> _SUPPLIED DATA_
- Opening Delimiter -
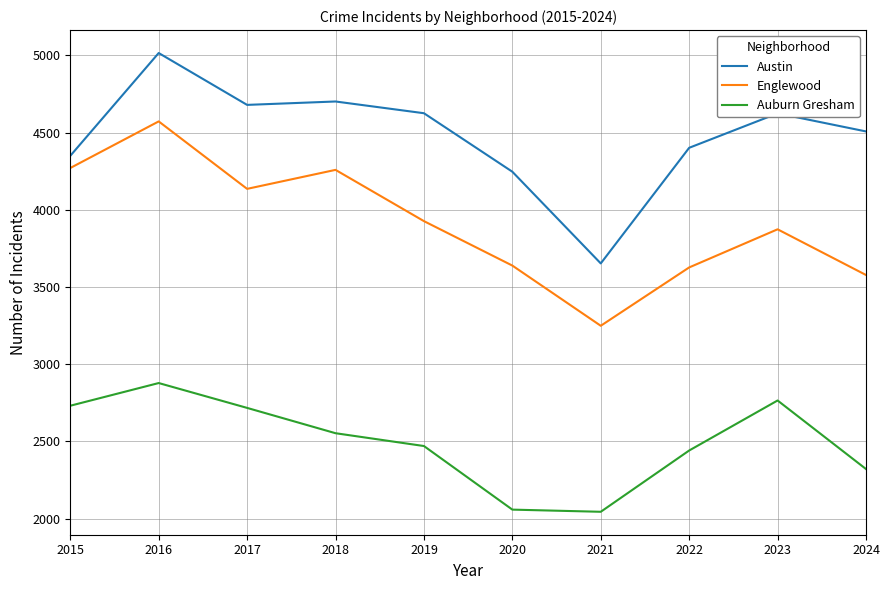

How many series are shown in this chart?

3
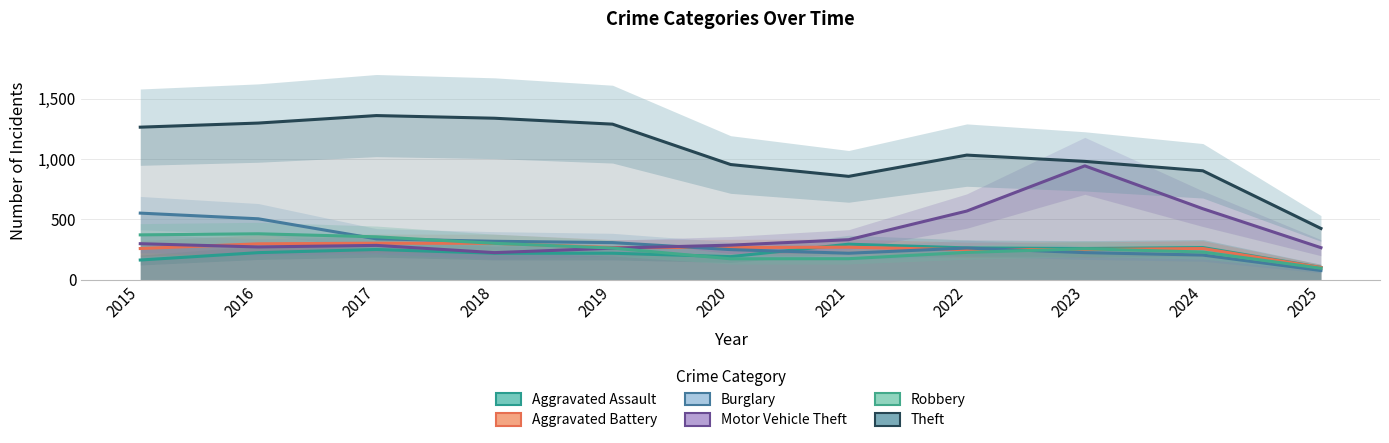

True or false: Aggravated Battery and Theft cross at least once.

False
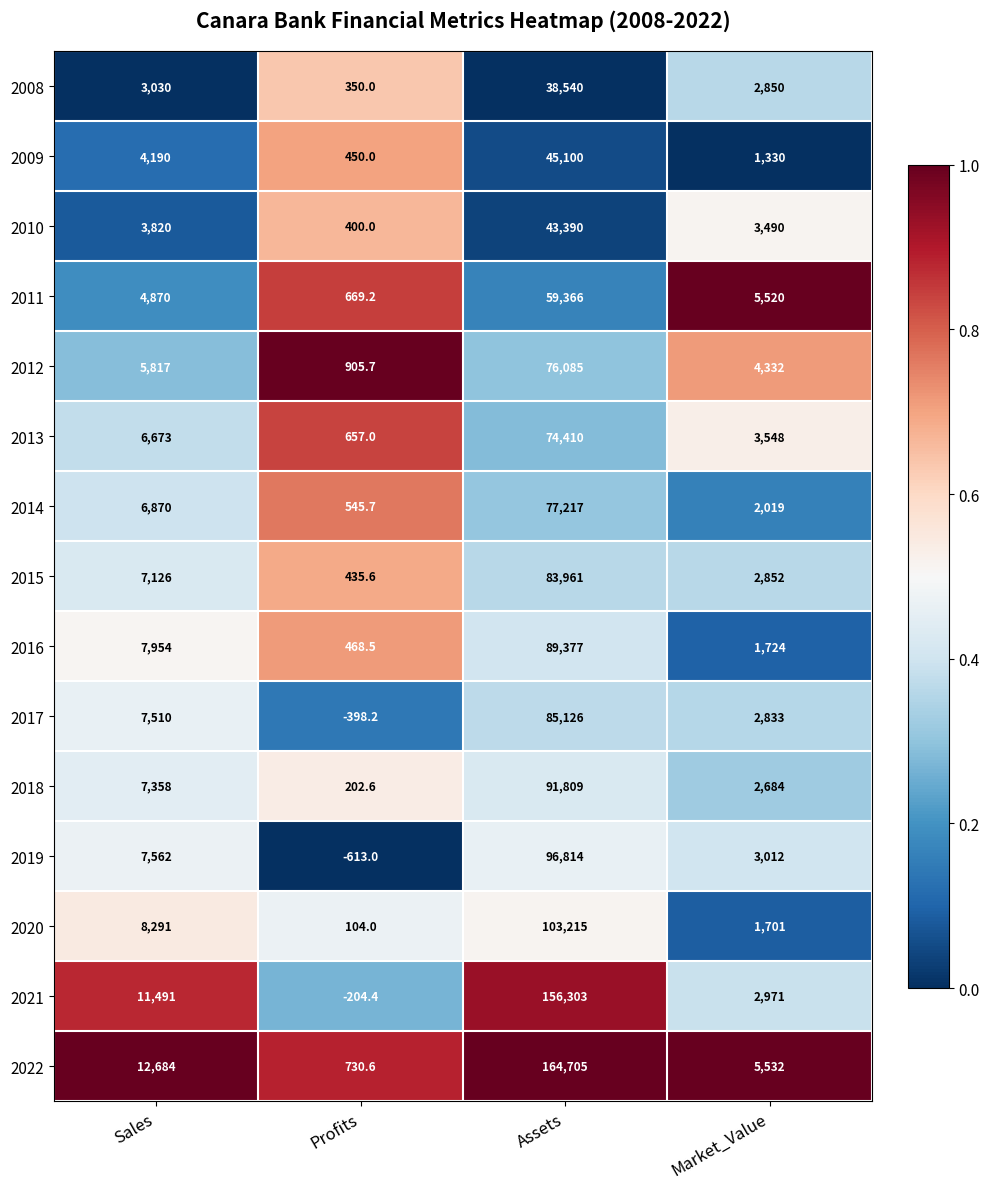

What is the spread (max minus min) of values at Sales?

9654.0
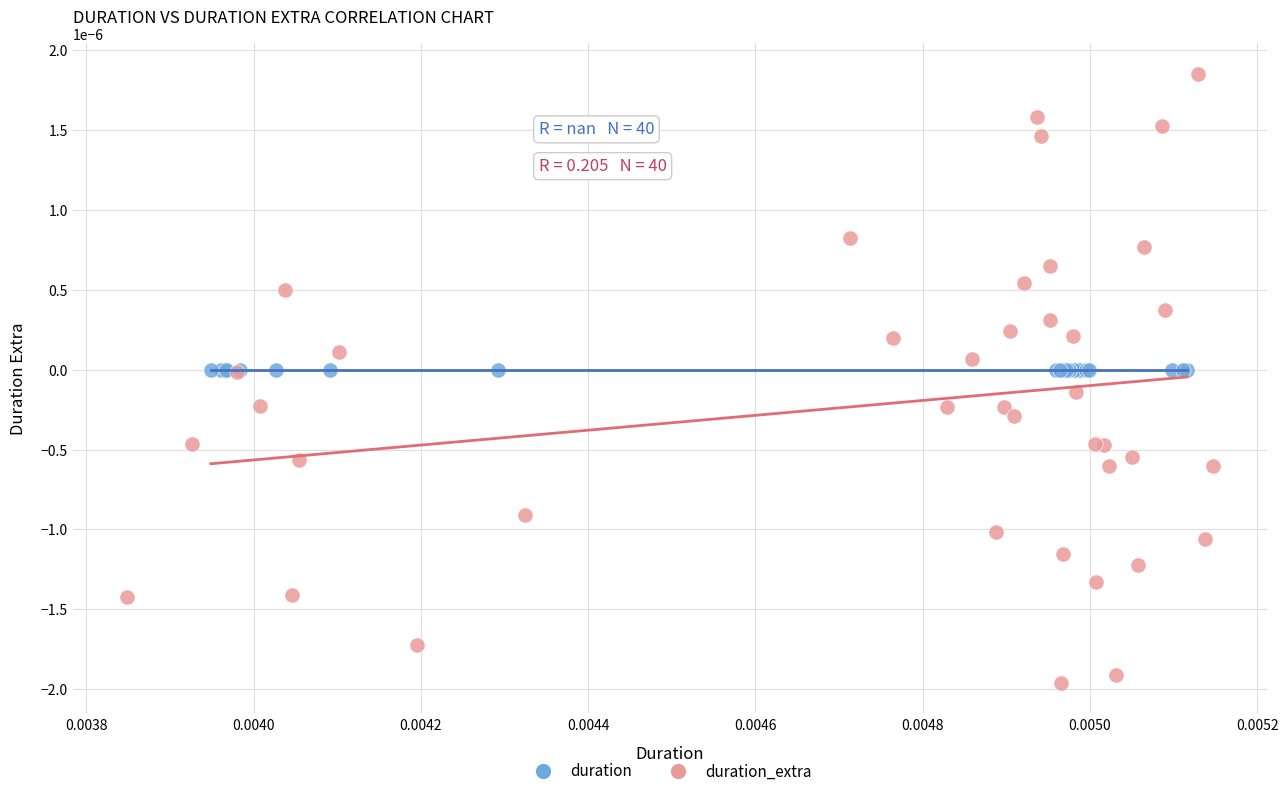

What are all the series names shown in the legend?

duration, duration_extra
- Closing Delimiter -
> _JOB ITEM_
Copy out each of the lines above word for word, leaving out the pictures.

> _OUTPUT FOR THIS EXERCISE_
How many series are shown in this chart?

3

True or false: Aggravated Battery and Theft cross at least once.

False

What is the spread (max minus min) of values at Sales?

9654.0

What are all the series names shown in the legend?

duration, duration_extra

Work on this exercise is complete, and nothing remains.